También acarreará penas de hasta un año de cárcel el hecho de despedirse de una persona diciendo “chaíto” o “besis”, ya sea oralmente o por escrito. Doblar las hojas de los libros en vez de usar un punto se castigará con multas de hasta 600 euros.

Otra de las grandes medidas de la reforma del Gobierno es la decisión de castigar la “divulgación no autorizada de imágenes o grabaciones de las vacaciones familiares, incluso si se han obtenido con consentimiento de la víctima”. Se pretende así erradicar esas situaciones tan incómodas en las que hay que soportar el eterno visionado de escenas vacacionales sin interés y con un exceso de zooms que en ocasiones provocan mareos e incluso la pérdida del conocimiento.

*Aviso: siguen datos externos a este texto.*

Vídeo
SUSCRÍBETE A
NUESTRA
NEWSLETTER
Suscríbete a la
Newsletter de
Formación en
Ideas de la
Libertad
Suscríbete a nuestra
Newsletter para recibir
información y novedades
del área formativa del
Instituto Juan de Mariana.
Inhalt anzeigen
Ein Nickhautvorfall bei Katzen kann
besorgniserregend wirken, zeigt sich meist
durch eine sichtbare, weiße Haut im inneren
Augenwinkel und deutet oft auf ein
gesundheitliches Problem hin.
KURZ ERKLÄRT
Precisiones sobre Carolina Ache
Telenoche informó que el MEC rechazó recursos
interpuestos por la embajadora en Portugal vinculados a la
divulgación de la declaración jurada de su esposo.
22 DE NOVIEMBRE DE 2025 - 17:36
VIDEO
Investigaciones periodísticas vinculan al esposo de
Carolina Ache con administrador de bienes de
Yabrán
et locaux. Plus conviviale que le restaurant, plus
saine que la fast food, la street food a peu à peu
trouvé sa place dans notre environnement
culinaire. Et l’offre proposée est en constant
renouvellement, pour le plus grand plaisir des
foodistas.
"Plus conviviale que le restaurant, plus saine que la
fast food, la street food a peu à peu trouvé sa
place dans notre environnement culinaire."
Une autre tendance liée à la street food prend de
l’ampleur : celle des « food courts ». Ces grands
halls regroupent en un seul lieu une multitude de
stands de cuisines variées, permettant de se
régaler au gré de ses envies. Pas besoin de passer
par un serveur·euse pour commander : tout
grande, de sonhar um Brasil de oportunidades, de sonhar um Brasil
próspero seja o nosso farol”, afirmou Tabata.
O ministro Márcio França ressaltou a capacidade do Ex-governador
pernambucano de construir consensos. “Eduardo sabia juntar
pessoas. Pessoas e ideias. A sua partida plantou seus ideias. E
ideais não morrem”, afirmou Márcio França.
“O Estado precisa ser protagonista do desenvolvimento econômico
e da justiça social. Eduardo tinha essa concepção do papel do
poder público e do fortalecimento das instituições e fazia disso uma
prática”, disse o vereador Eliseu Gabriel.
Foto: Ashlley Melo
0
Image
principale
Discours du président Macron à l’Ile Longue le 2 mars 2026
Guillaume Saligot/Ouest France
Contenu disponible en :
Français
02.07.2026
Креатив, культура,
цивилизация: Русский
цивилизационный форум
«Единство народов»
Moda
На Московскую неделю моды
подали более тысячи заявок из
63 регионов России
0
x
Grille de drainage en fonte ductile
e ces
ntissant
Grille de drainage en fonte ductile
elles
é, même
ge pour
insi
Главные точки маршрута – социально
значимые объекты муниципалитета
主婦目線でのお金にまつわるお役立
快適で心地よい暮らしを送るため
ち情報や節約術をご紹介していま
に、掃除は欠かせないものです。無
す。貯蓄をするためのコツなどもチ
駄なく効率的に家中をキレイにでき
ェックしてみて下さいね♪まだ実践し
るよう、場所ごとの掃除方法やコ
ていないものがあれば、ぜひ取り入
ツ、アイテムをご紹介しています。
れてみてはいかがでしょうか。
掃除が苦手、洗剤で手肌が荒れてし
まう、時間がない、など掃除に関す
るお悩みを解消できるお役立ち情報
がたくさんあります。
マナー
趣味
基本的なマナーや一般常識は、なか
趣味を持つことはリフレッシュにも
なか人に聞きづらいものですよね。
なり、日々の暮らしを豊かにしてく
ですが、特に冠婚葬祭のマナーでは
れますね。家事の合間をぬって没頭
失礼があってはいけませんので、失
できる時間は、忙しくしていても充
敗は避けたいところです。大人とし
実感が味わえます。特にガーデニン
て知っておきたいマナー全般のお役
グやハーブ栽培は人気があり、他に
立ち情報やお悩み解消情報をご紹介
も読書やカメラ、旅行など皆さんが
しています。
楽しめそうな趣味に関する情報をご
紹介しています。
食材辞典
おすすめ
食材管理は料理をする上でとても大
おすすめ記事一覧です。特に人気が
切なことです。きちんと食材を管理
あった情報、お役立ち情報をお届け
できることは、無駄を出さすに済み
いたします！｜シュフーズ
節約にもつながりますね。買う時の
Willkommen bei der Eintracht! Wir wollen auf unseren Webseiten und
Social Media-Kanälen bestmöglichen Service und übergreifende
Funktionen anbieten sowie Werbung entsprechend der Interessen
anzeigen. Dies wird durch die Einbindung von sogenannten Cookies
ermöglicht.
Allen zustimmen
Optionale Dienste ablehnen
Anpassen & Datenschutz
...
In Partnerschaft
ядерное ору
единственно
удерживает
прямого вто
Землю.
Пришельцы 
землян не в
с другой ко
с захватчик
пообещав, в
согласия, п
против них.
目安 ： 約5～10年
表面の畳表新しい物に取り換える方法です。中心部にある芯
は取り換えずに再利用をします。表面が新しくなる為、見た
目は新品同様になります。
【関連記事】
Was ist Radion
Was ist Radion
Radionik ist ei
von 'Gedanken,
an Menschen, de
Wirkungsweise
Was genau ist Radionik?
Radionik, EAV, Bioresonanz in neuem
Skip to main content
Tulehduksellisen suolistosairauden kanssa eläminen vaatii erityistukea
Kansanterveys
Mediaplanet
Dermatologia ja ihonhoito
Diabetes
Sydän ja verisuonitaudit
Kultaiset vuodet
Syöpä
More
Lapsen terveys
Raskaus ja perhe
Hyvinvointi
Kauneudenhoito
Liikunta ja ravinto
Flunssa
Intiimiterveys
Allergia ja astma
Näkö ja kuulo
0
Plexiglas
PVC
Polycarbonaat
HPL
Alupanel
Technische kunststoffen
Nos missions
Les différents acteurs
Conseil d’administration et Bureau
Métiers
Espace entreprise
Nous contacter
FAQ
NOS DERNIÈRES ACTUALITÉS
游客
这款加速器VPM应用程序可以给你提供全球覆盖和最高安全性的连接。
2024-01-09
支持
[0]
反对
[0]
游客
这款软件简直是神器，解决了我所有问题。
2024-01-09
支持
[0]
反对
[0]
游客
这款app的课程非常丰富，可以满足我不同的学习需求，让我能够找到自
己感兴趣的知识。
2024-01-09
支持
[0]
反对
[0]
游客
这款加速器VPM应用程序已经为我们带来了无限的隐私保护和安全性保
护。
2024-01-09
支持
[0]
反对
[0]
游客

Dejar la mantequilla fuera de la nevera será falta grave

Según el ministro de Justicia, Alberto Ruiz-Gallardón, el propósito de endurecer el castigo en delitos “especialmente reprochables como dar golpecitos con los dedos repetidamente en una superficie dura sabiendo lo mucho que esto enerva a los demás” es el que ha impulsado la modificación de la normativa penal. “Esta reforma pone cerco a estas pequeñas cosas que desgastan la convivencia entre los españoles, como dejar la mantequilla fuera de la nevera o no decir nada cuando tu mujer se ha hecho algo en el pelo”, ha insistido el ministro.

Retener líquidos se considerará hecho delictivo

Las personas que tengan tendencia a la retención no autorizada de líquidos deberán responder también ante la ley, enfrentándose a una pena de ocho meses a dos años de cárcel (o multa de hasta 24 meses). A quienes hayan estado reteniendo líquido antes de la aprobación del nuevo Código, se les ofrecerá la posibilidad de soltarlo todo en un breve periodo de tiempo, sometiéndose luego a controles periódicos para evitar recaídas.